**What to do**
For each line of the listing that holds "Santiago", show the full line.

**Records for the exercise**
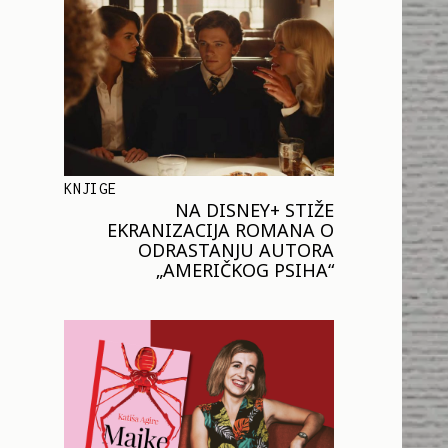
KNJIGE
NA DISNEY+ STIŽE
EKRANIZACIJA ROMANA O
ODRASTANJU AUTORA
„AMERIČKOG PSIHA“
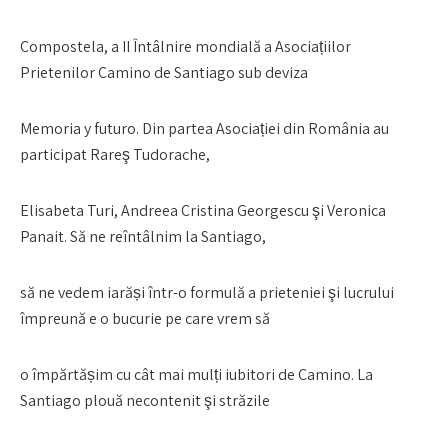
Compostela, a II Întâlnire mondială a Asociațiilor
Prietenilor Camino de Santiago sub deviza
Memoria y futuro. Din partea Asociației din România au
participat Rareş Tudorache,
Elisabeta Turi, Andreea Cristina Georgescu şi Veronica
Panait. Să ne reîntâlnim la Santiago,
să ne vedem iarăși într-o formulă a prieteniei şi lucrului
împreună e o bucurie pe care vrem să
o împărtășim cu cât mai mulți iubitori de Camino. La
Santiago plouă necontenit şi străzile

**Response area**
Prietenilor Camino de Santiago sub deviza
Panait. Să ne reîntâlnim la Santiago,
Santiago plouă necontenit şi străzile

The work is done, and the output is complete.